Las Fuerzas Armadas de Ucrania han comenzado a instalar amplias redes antidrones sobre calles y carreteras estratégicas en diversas ciudades cercanas a la línea del frente, en coordinación con las administraciones regionales y equipos de defensa territorial. La medida, que podría parecer rudimentaria a primera vista, responde a la creciente amenaza de los drones FPV armados con explosivos lanzados por las fuerzas rusas, responsables de numerosos ataques contra vehículos militares, convoyes logísticos e incluso zonas civiles.
Estas mallas suspendidas a varios metros de altura actúan como una de las pocas defensas físicas realmente efectivas frente a los llamados drones suicidas. Su función es sencilla pero crucial: crear un techo protector que capture, enrede o desvíe estos aparatos antes de que crucen rutas vulnerables y alcancen sus objetivos. En un escenario donde la tecnología ofensiva avanza rápidamente y las defensas electrónicas no siempre logran neutralizar todas las amenazas, este sistema proporciona una capa adicional de protección que ya ha demostrado resultados medibles.
Contexto y antecedentes: una defensa creativa pero riesgosa
Desde hace meses, el ejército ucraniano ha reproducido y perfeccionado una táctica ingeniosa, económica y de rápida implementación: la creación de “túneles antidrones” utilizando redes de pesca. Estas estructuras improvisadas, algunas de ellas fabricadas con materiales donados por pescadores europeos, han sido instaladas en carreteras críticas para asegurar el tránsito de tropas, ambulancias, suministros y transporte humanitario.
Según fuentes militares y voluntarios involucrados en su colocación, en los tramos protegidos por estas redes la tasa de ataques exitosos de drones enemigos ha disminuido de manera considerable. Las redes no solo frenan la trayectoria de los drones FPV, sino que también obligan a los operadores rusos a modificar rutas, altitudes y patrones de vuelo, reduciendo su eficacia y aumentando el margen de reacción para las fuerzas ucranianas.

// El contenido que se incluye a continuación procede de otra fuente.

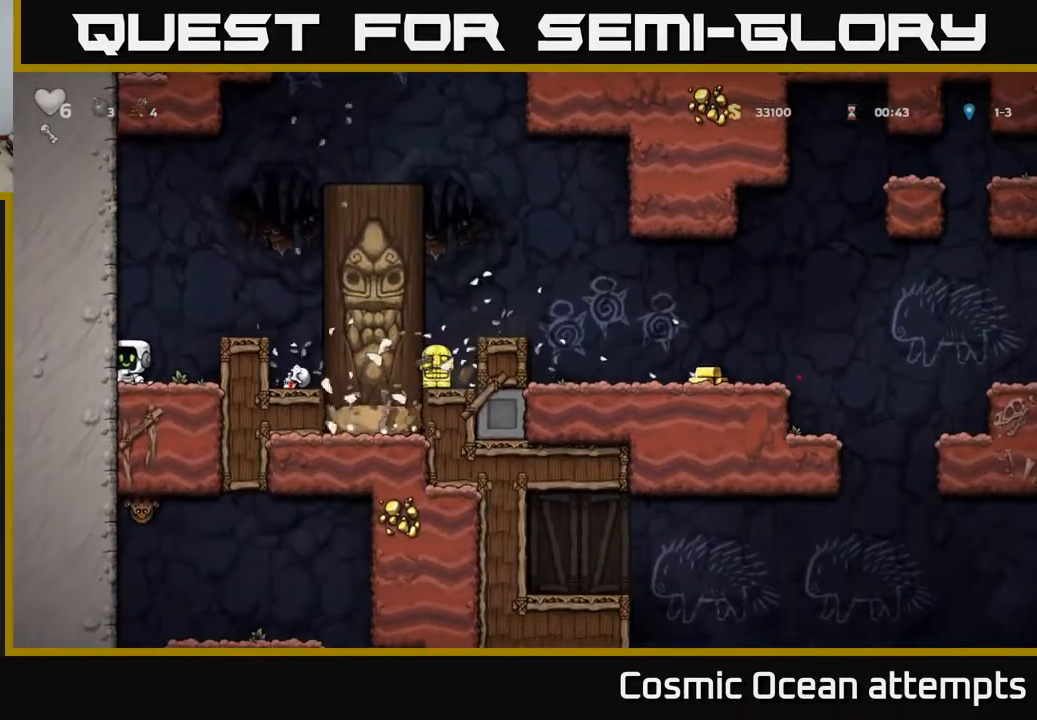
{"dt_ms": 500, "buttons": [], "left_stick": "center", "right_stick": "center", "events": [[217, "A", "down"], [267, "DPAD_RIGHT", "down"], [433, "A", "up"], [467, "DPAD_RIGHT", "up"]]}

La región de Mykolaiv se ha convertido en uno de los casos más visibles de este tipo de defensa. Allí, varias vías estratégicas ya cuentan con segmentaciones completas de estos “techos” protectores, instalados por equipos locales bajo condiciones de riesgo constante. Su implementación ha permitido mantener abiertas rutas esenciales para la evacuación, el transporte de suministros y la movilidad militar.
Un elemento relevante es la participación de la comunidad internacional, especialmente civil. Pescadores bretones, por ejemplo, enviaron más de 280 kilómetros de redes pesqueras para apoyar esta iniciativa. Este aporte no solo refleja solidaridad, sino que ha permitido ampliar de forma rápida la cobertura de las defensas en varias regiones del país, acelerando su instalación allí donde más se necesitan.
No obstante, la táctica no está exenta de riesgos. Colocar estas redes a cielo abierto, en zonas que frecuentemente son blanco de artillería y observación aérea, supone un peligro para los equipos que trabajan en su montaje. Además, aunque las redes actúan como una barrera efectiva, su resistencia no es absoluta y puede perder eficacia ante drones más pesados o maniobras de ataque coordinadas.
Aun así, el balance general sigue siendo positivo: esta defensa sencilla, flexible y de bajo costo ha logrado salvar vidas, reducir daños a la infraestructura y mejorar la seguridad de rutas que resultan cruciales para la resistencia ucraniana.